**Task instructions:** Update the part of the Dinsho ride account starting at "The lull in" and ending at "leaving at 7.45am." by changing "lichens" to "mosses" and writing that stretch out again.

**Given passage:**

The lull in the rain was short-lived as we toiled higher and higher on the road, which was now churning with brown water, and entered a hushed forest of pine, the boughs draped with long, wispy lichens. It was all rather dreary in the damp and cold, and the brief glimpses down into the valley only served to brighten our mood temporarily. Our bikes, fully laden, weigh about 50kg and 40kg each. When it rains and the road is untarred, we reckon we lug an extra few kilos of mud and water with us. Small wonder that we found ourselves unable to cycle a single kilometre without a rest - sometimes we feel we are literally inching our way to Cape Town! That day it took us five hours to cover 20km, and we reached the blustery pass - 3600 masl - at 5pm, having covered only 60km in total since leaving at 7.45am.
As we contoured round and down into the Geyshay Valley, the sun came out and a beautiful rainbow appeared. A pot of gold seemed a bit too much to hope for, but we thought at least there might be a warm bed at the end of it. Our hands and legs were wet and icy and the mud made for a hair-raising descent, but we believed we were nearly home and dry - our map said 10km more. Dusk was approaching as we spotted a tin-roofed mosque and dropped down into a little hamlet - could this be Dinsho? No, a man on horseback said, Dinsho is over there, 8km away! We sped on, utterly exhausted but fearful of being out after dark and wanting, desperately, to lie down somewhere warm and dry. As darkness fell, the tripmeter read 80km and no lights showed ahead, Anna began to despair and crack up. Luke's dynamo clogged with mud and we were forced to put on headtorches and continue on foot, pushing the sodden bikes through the blackness. Suddenly some dim shapes crossed the road a few metres ahead and our thoughts turned to wild animals...and we quickened our pace! After an eternity, some lights appeared, a dog barked and we found ourselves on the outskirts of Dinsho. With 85km done and 12 hours after leaving Dodola, a guesthouse finally came into view on the left. We all but fell through the gate and into a room, illuminated by a tiny green lightbulb. Anna sat in a heap while Luke heated up water and ordered some food. We washed in the room, which was soon warm and fuggy, and forced some injera and veg down before crawling beneath the blankets and passing out. What a day.
(Incidentally, if you're reading this because you're planning your own trek in the area, we've added a page of useful practical information here.)

**Given data:**
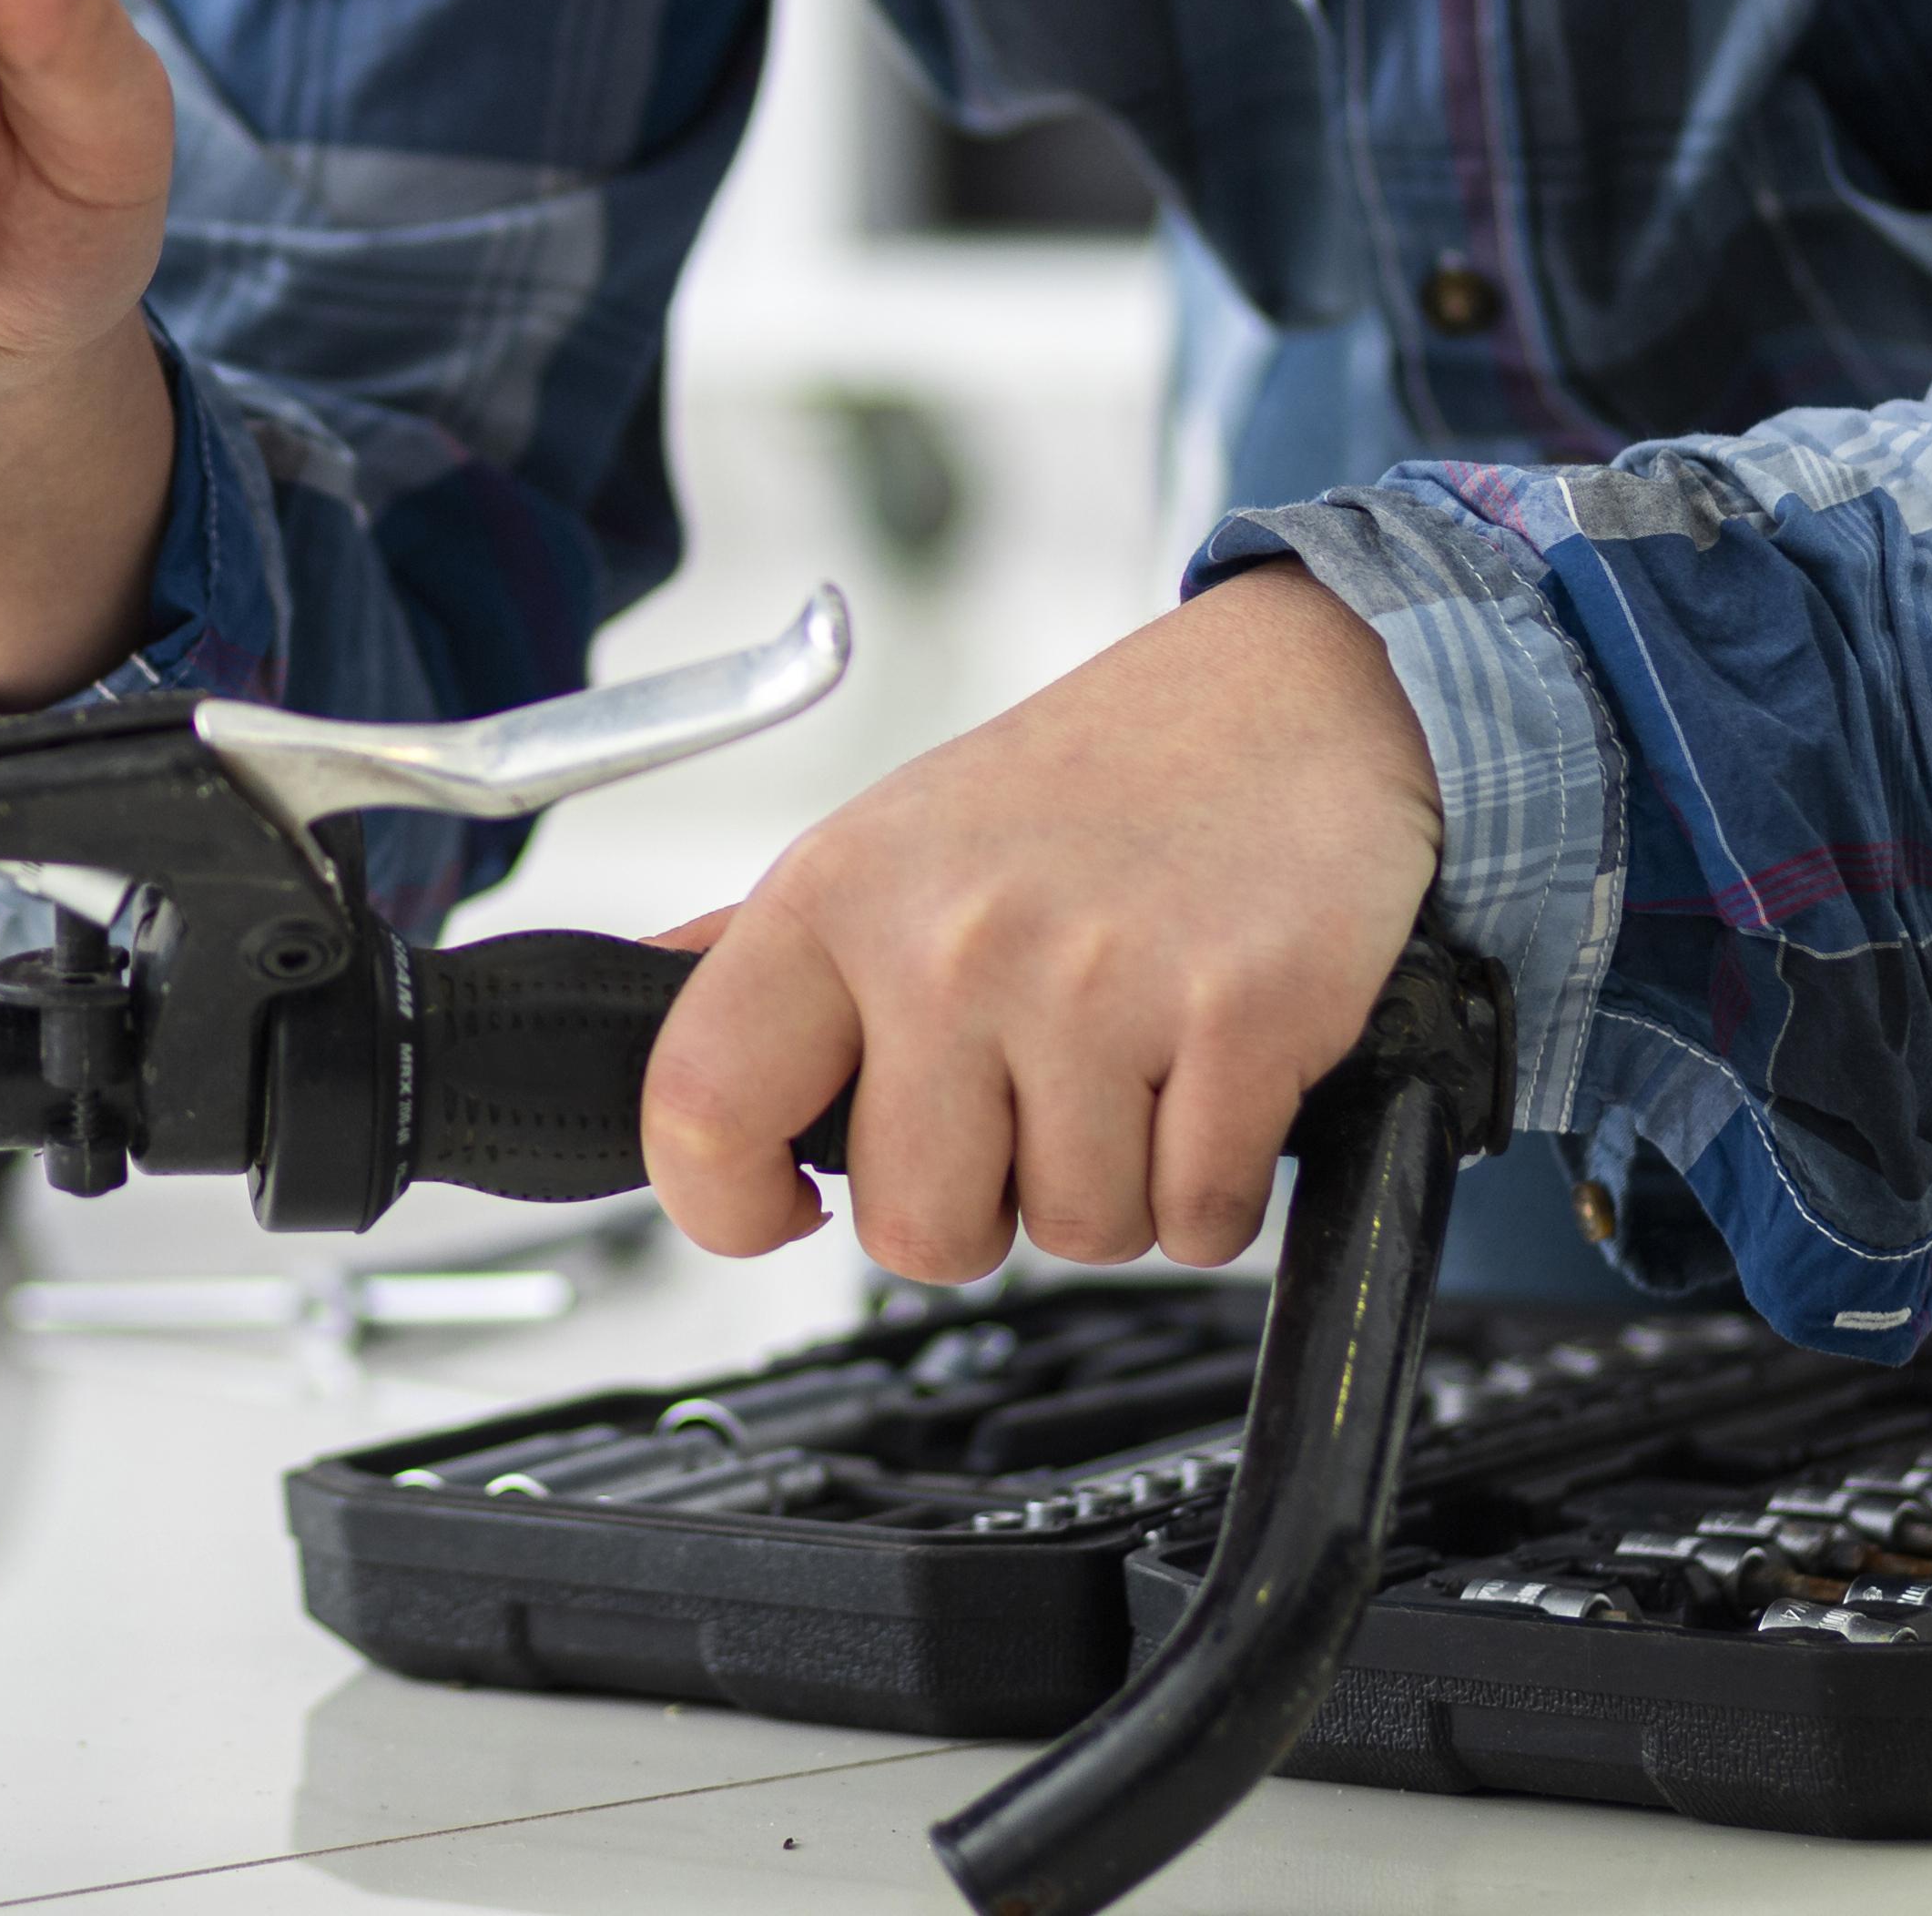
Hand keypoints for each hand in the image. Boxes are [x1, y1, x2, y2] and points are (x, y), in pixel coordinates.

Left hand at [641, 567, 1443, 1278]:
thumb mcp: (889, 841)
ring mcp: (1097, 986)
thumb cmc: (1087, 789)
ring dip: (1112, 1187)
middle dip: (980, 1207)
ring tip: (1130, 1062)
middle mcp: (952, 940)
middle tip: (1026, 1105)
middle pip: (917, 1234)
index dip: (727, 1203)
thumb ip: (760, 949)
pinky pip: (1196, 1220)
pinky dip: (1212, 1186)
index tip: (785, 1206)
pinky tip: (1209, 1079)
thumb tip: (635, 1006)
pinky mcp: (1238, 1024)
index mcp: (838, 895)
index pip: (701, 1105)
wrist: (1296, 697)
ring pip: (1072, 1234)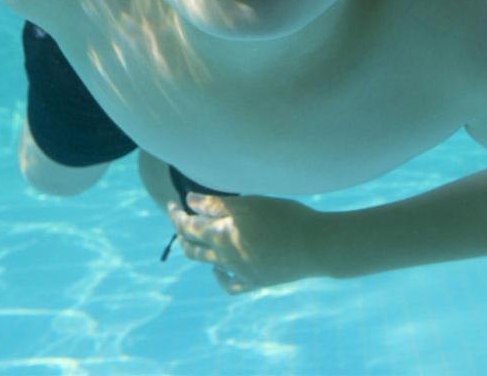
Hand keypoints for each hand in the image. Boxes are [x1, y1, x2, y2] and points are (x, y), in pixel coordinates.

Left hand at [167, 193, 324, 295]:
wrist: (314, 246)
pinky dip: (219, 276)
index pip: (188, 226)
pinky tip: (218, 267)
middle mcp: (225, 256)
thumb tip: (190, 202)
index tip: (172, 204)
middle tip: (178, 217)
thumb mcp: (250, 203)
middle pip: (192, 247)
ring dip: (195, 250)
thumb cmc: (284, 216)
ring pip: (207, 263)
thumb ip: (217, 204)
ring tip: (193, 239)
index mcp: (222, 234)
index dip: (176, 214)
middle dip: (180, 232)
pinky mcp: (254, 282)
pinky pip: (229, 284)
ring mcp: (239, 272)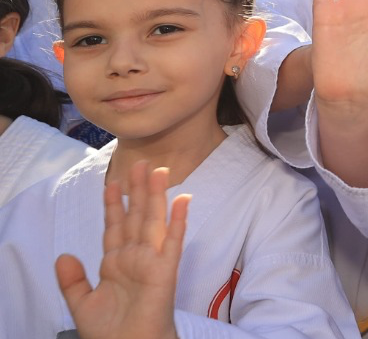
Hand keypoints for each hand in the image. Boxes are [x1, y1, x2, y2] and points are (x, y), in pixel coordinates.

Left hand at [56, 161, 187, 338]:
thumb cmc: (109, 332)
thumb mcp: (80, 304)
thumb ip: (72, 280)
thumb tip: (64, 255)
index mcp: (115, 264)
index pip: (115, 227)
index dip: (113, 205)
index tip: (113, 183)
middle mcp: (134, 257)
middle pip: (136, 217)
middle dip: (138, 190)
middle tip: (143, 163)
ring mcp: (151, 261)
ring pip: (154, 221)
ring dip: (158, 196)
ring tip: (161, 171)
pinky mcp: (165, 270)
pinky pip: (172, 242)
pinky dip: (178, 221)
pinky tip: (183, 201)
---
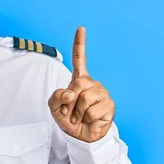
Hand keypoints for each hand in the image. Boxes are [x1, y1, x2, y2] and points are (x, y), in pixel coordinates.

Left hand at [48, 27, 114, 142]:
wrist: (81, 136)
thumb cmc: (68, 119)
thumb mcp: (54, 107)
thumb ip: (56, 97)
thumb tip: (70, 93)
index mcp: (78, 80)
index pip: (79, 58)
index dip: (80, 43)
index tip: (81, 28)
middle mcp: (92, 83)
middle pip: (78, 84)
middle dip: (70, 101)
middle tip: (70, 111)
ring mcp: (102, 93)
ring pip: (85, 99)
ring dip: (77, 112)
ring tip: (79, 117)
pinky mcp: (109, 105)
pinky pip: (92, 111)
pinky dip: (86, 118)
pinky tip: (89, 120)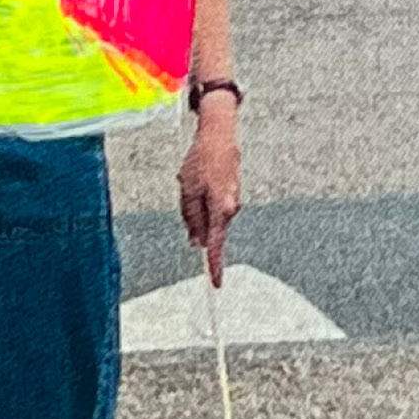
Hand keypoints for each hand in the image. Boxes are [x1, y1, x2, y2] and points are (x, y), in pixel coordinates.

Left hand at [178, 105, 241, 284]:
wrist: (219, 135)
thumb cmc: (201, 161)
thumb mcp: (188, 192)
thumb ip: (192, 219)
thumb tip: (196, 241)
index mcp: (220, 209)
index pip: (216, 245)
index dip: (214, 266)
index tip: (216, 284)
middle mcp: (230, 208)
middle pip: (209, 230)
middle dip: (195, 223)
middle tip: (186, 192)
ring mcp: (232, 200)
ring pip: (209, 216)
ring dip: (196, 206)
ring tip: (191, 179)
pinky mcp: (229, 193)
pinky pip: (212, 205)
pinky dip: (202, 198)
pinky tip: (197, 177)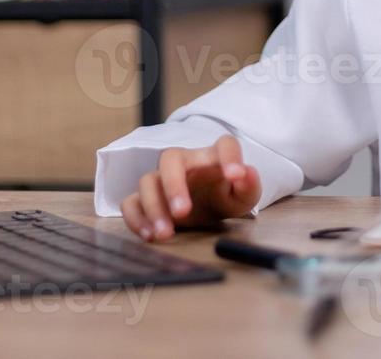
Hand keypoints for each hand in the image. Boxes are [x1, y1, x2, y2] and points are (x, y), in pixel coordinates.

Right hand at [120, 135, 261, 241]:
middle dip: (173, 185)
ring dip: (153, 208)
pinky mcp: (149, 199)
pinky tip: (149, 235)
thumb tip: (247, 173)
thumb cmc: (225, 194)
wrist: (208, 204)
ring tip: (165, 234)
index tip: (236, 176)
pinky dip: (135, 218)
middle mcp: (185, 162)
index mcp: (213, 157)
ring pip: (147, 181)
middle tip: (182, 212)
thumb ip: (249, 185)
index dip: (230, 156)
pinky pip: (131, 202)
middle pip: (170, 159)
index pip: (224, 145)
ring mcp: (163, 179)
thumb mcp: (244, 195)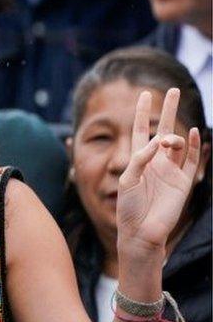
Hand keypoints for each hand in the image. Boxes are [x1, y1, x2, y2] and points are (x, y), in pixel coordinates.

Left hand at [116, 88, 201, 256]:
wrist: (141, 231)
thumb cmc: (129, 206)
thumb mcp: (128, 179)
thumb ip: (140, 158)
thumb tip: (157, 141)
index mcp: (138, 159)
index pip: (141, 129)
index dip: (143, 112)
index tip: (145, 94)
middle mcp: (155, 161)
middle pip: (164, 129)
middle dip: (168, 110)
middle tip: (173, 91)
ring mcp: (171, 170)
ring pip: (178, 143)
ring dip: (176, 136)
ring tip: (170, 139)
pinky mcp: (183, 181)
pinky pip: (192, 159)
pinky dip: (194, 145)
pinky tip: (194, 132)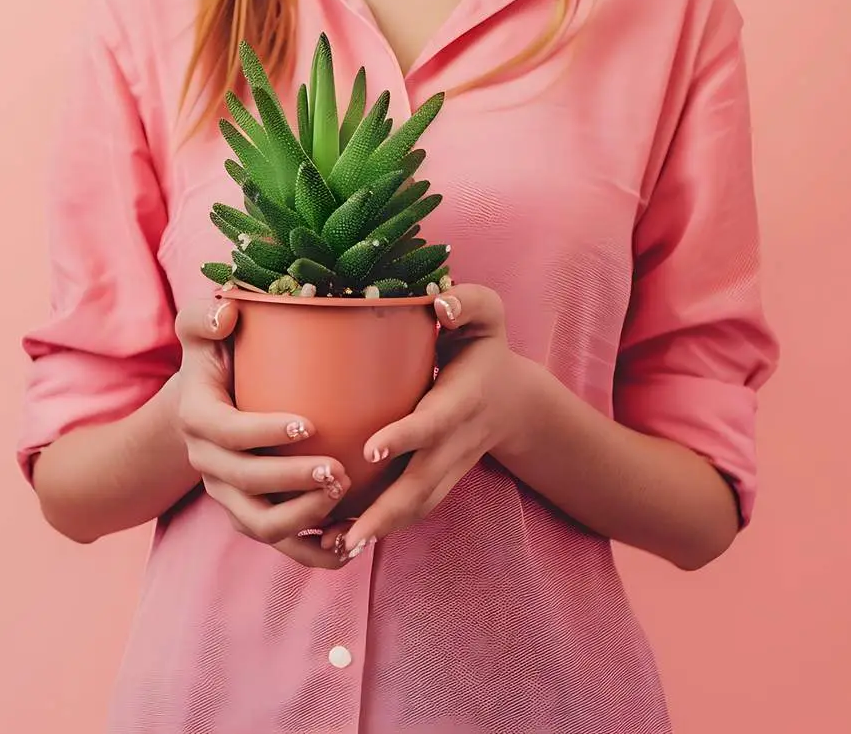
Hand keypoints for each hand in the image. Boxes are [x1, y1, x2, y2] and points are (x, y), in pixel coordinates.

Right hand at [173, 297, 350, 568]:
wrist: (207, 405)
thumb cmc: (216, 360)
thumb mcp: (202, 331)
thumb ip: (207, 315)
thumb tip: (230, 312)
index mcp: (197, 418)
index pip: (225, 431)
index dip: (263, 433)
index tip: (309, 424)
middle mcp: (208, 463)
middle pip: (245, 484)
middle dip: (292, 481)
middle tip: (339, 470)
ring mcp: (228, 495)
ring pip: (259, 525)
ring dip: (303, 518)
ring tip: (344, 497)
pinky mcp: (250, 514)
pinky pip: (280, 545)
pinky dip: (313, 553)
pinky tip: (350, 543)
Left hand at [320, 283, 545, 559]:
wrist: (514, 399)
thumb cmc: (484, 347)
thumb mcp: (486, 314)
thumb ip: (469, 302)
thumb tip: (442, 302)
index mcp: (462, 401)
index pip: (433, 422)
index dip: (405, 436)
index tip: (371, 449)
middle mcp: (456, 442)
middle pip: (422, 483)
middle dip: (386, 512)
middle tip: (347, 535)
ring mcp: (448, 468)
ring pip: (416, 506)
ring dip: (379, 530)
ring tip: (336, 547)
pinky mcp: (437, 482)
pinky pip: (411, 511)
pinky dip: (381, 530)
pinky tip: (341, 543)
* * *
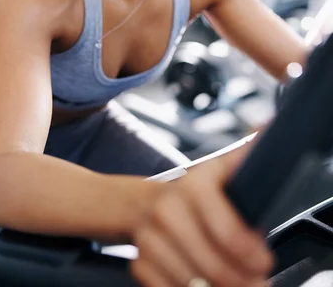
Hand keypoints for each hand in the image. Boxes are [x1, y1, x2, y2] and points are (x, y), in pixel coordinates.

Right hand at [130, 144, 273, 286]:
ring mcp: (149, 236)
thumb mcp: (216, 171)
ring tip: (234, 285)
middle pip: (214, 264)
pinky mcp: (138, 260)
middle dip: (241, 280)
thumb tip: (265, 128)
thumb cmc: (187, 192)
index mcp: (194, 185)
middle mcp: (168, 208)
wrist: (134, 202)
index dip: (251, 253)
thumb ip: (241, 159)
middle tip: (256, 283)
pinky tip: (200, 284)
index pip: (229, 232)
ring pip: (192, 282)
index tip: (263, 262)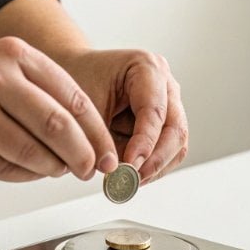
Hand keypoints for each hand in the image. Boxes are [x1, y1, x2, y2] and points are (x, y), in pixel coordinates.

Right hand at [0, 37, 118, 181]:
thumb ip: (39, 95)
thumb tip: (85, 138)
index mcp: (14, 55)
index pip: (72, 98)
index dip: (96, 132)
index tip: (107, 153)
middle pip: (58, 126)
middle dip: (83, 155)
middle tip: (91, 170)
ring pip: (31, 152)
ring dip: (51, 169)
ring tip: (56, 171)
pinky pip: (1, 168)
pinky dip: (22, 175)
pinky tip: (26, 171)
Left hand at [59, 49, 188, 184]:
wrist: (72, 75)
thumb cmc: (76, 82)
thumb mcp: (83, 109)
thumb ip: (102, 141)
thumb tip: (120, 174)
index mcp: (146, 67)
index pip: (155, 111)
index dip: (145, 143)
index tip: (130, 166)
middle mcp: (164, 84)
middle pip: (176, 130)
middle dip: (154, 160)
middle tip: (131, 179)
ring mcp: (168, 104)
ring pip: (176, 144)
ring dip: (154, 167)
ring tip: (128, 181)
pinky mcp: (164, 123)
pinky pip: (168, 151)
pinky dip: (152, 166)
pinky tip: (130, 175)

**Exercise response:**
The lull in the rain was short-lived as we toiled higher and higher on the road, which was now churning with brown water, and entered a hushed forest of pine, the boughs draped with long, wispy mosses. It was all rather dreary in the damp and cold, and the brief glimpses down into the valley only served to brighten our mood temporarily. Our bikes, fully laden, weigh about 50kg and 40kg each. When it rains and the road is untarred, we reckon we lug an extra few kilos of mud and water with us. Small wonder that we found ourselves unable to cycle a single kilometre without a rest - sometimes we feel we are literally inching our way to Cape Town! That day it took us five hours to cover 20km, and we reached the blustery pass - 3600 masl - at 5pm, having covered only 60km in total since leaving at 7.45am.